Su modo de relacionarse
con el mundo contemporáneo no le hizo perder nada de su propia autoridad, ni
renunciar a la misión de pastor universal, ejerciendo así su pontificado de
manera coherente, con tal claridad, linealidad, fidelidad al Evangelio, que se
ha convertido en uno de los pontificados más grandes de nuestro tiempo.
La originalidad del
magisterio de Juan Pablo II puede ser vista en el haber hecho emerger, con
inusual participación, las características de una espiritualidad del “tiempo”
que, iluminado por el misterio de la Encarnación, es “lugar teológico” en el
que confluyen con prodigiosa intensidad tanto su pasión por Cristo, como su
pasión por el hombre, tanto la historia divina como la humana.
Esto explica como la
fidelidad a Jesucristo, en el presente de cada dia, se haya expresado en Juan
Pablo II por medio de un inevitable empeño contra toda fuerza que impida al
hombre el desarrollo armonioso de todas sus potencialidades. Todo esto había
adquirido las connotaciones de un movimiento cada vez más intenso de elevación
espiritual que encontró sea en el joven sacerdote de Cracovia que después en el
Papa alpinista, una representación simbólica en las ascensiones a las montañas.
En efecto, tal como escalaba las cimas, siempre afrontadas con intensa fuerza
de ánimo, de la misma manera y con similar determinación sabia afrontar también
los problemas del mundo y medir su límite físico personal, incluida su última
enfermedad y muerte.
Entre los varios
atributos que le fueron adjudicados, como el “Santo guerrero”, el “Papa no
global”, “el atleta de Dios”, el “Maestro universal”, “el Catequista del
mundo”, “El grande”, ”El alumno de la resurrección”, por no citar aquellas más
comunes, a mi me gusta definirlo como “Hombre de las altas cumbres”, o como “Teólogo
de la montaña”, tan intensa permanece en la memoria de la gente su figura en los
hielos de nuestros Alpes.
Dio la vuelta al mundo su
mirar al infinito desde le Monte Blanco, el macizo más alto de Europa, al igual
que su caminar por las montañas con paso seguro y pausado, su fijar su mirada
en las altas cimas, sobre los hielos fulgurantes y detenerse, mas para
interiorizar las emociones que para conceder un breve respiro al cansancio.

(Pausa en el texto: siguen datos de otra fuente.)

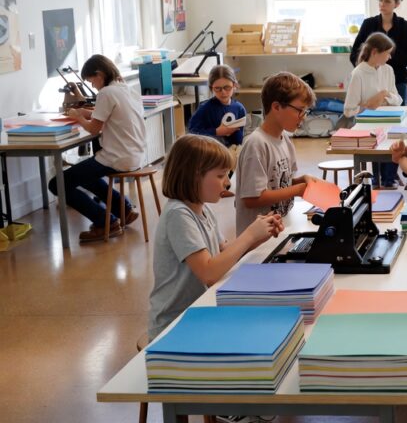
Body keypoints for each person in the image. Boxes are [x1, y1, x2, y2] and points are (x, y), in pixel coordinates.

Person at [148, 134, 282, 341]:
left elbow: (224, 253)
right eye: (220, 176)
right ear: (194, 176)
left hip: (201, 311)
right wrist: (249, 235)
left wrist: (259, 235)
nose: (227, 183)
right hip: (175, 325)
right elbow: (209, 272)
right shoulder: (178, 214)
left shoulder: (202, 209)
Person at [51, 54, 147, 243]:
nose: (93, 85)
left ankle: (105, 222)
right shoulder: (126, 89)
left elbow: (94, 129)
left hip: (117, 157)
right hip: (135, 154)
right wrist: (86, 112)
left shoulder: (106, 93)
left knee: (57, 183)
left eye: (91, 81)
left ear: (100, 74)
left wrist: (79, 117)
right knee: (84, 174)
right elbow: (106, 113)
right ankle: (123, 209)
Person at [235, 72, 324, 235]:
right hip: (256, 240)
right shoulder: (256, 144)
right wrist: (298, 190)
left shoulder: (285, 140)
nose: (303, 117)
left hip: (278, 230)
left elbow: (279, 183)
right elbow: (252, 198)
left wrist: (300, 181)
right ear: (276, 107)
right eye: (300, 110)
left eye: (305, 111)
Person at [345, 32, 403, 188]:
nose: (389, 57)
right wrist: (368, 105)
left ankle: (388, 179)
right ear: (375, 52)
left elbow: (398, 99)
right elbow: (349, 110)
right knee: (378, 141)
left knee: (396, 141)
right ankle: (379, 180)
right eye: (387, 53)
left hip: (389, 121)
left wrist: (384, 95)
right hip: (368, 126)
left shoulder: (388, 70)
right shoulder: (358, 73)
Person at [349, 0, 407, 104]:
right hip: (369, 80)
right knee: (370, 112)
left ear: (396, 4)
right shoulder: (368, 24)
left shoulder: (405, 26)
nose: (382, 4)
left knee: (398, 112)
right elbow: (355, 54)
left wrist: (384, 56)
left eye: (387, 1)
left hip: (398, 80)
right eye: (380, 0)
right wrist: (367, 70)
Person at [187, 65, 247, 148]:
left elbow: (239, 140)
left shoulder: (239, 108)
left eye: (227, 87)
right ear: (211, 88)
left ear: (234, 85)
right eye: (217, 88)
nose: (223, 92)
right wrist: (217, 132)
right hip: (211, 152)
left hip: (233, 151)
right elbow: (192, 133)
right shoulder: (205, 109)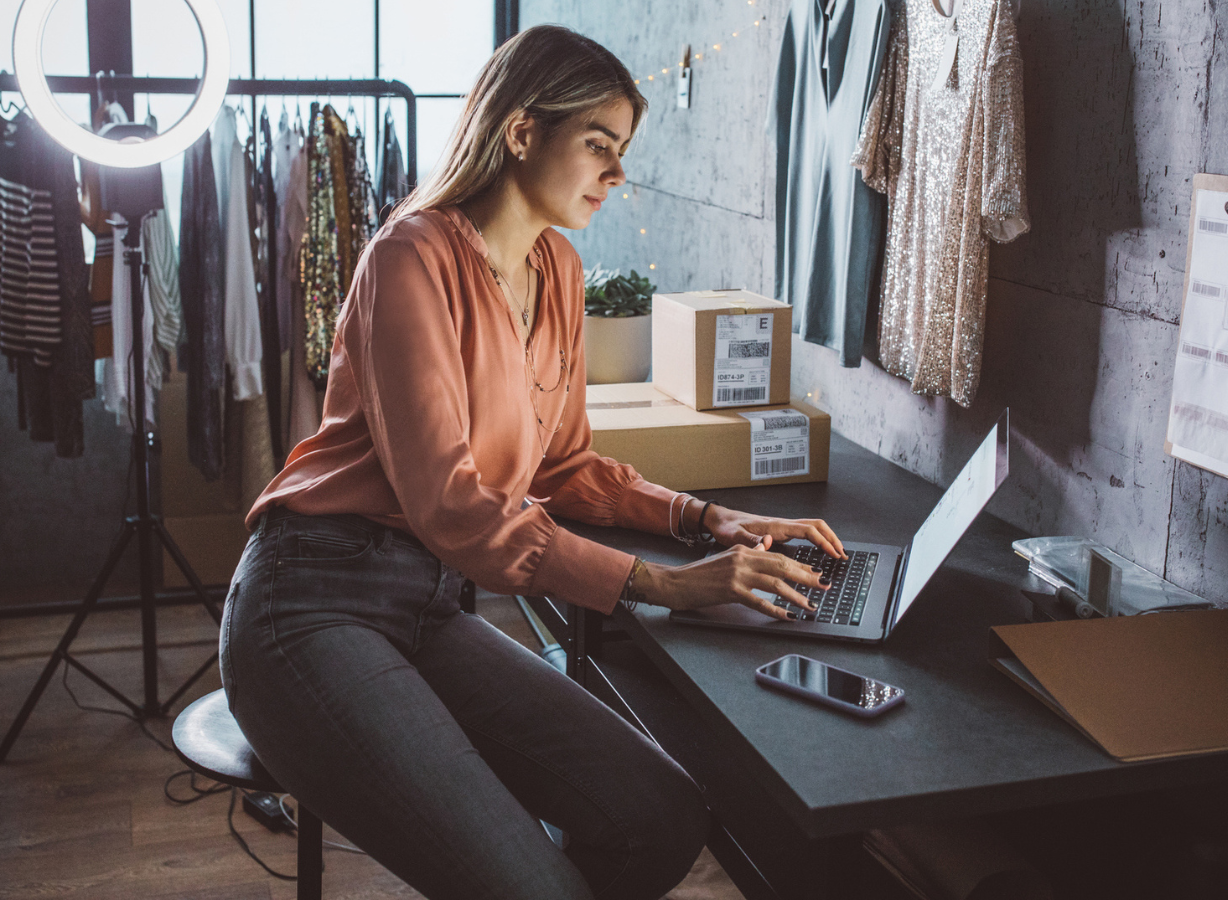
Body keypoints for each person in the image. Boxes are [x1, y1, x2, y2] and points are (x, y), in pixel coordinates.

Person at [220, 24, 844, 900]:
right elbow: (453, 509)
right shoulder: (409, 259)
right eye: (598, 145)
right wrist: (669, 585)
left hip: (427, 605)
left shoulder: (557, 268)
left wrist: (707, 519)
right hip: (311, 601)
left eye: (621, 150)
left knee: (661, 817)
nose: (617, 174)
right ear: (522, 132)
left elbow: (564, 465)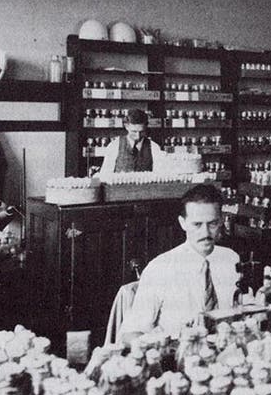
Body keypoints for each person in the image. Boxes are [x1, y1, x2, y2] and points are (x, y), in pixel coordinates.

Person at [120, 184, 241, 342]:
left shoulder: (231, 259)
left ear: (221, 221)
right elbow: (130, 334)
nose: (205, 233)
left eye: (212, 224)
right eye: (197, 224)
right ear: (182, 223)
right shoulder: (160, 268)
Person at [98, 108, 162, 180]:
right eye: (134, 132)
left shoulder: (154, 147)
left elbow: (159, 176)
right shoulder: (114, 146)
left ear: (146, 127)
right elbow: (104, 176)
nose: (138, 136)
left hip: (145, 190)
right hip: (119, 190)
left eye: (141, 132)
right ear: (126, 126)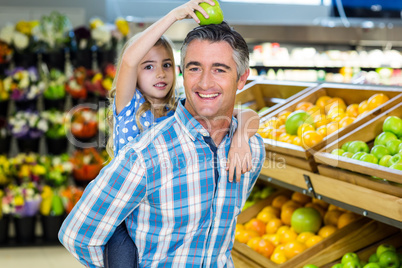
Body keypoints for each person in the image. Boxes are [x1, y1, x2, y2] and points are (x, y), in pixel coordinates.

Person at [59, 2, 265, 268]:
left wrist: (241, 140)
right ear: (186, 72)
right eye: (194, 68)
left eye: (219, 69)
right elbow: (78, 234)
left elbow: (244, 114)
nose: (204, 82)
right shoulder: (133, 118)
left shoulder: (247, 148)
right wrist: (175, 15)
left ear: (241, 79)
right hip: (121, 213)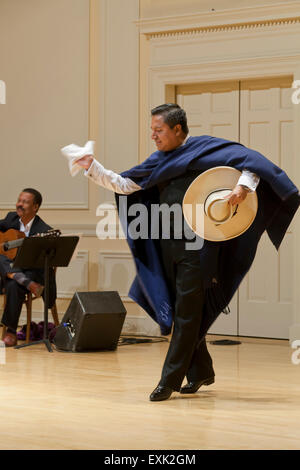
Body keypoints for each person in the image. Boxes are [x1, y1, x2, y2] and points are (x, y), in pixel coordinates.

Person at [65, 103, 299, 401]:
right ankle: (201, 371)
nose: (153, 136)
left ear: (177, 129)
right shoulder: (160, 160)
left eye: (158, 130)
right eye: (152, 131)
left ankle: (169, 380)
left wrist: (243, 188)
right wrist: (91, 166)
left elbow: (253, 164)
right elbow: (124, 184)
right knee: (176, 310)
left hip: (198, 248)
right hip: (166, 244)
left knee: (188, 313)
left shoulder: (207, 150)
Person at [0, 188, 56, 347]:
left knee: (12, 284)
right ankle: (19, 278)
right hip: (10, 273)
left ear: (35, 207)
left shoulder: (44, 230)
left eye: (25, 202)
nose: (19, 204)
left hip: (32, 275)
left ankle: (11, 332)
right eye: (19, 200)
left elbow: (43, 264)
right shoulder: (11, 218)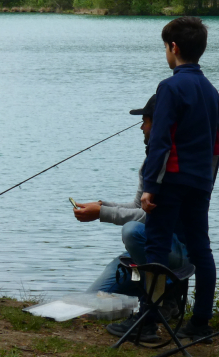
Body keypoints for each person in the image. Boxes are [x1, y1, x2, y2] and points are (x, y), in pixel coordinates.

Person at [139, 16, 219, 342]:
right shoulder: (213, 93)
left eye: (165, 47)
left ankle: (148, 322)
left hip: (171, 180)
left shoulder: (170, 87)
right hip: (201, 181)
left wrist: (150, 186)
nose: (166, 53)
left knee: (156, 246)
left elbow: (160, 142)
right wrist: (207, 182)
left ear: (173, 48)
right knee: (201, 249)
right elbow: (217, 146)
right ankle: (200, 321)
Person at [74, 94, 189, 297]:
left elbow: (152, 217)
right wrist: (102, 204)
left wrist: (102, 213)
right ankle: (144, 291)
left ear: (159, 124)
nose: (141, 128)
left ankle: (164, 295)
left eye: (145, 121)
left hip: (174, 248)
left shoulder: (173, 164)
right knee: (90, 300)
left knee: (132, 232)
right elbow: (139, 206)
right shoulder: (150, 162)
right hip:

A la vocación de “elevarse
hacia lo alto”, Juan Pablo II siempre respondió con energía y coraje, tan
abierto estaba al estupor de aquella belleza divina que se manifiesta tanto en
lo Creado como en el corazón de cada hombre. Inmerso totalmente en Dios, sus
ascensiones eran las de un verdadero místico y creo que, en el cansancio físico,
podría pensar ante todo en el esfuerzo que se requiere para distanciarse de las
frivolidades engañosas de este mundo.
La suya fue, en
consecuencia, una respuesta a la necesidad de sentido que surge siempre en el corazón
del hombre contemporáneo. En las estadas alpinas, adquirían particular fuerza
las invitaciones a superar cualquier tentación al abandono, al achatamiento
nivelador del así llamado “pensamiento débil”, incapaz de dar respuestas y
significado al vivir y al morir.
Toda la vida de Juan Pablo
II ha sido, por lo tanto, un desafío contra cierta forma de pensar o actuar
moderno que propone, con frecuencia, horizontes mezquinos, cuando, presos del materialismo,
no se sabe o no se quiere fijar la mirada mas allá de los confines de la
tierra. En tal sentido, el, que solía decir que “en las montañas el ojo no se
sacia de admirar, ni el corazón de ascender mas allá”, llamo a abrir las
puertas a Cristo, a los jóvenes a descubrir las ascensiones del espíritu, a los
esposos a abrirse al gozo de la vida y de la familia, a los ancianos a pasar de
la vida a la vida, a los enfermos y a los que sufren a subir a la cima del
Calvario, sabiendo y recordando que habrán de confrontarse con la cruz.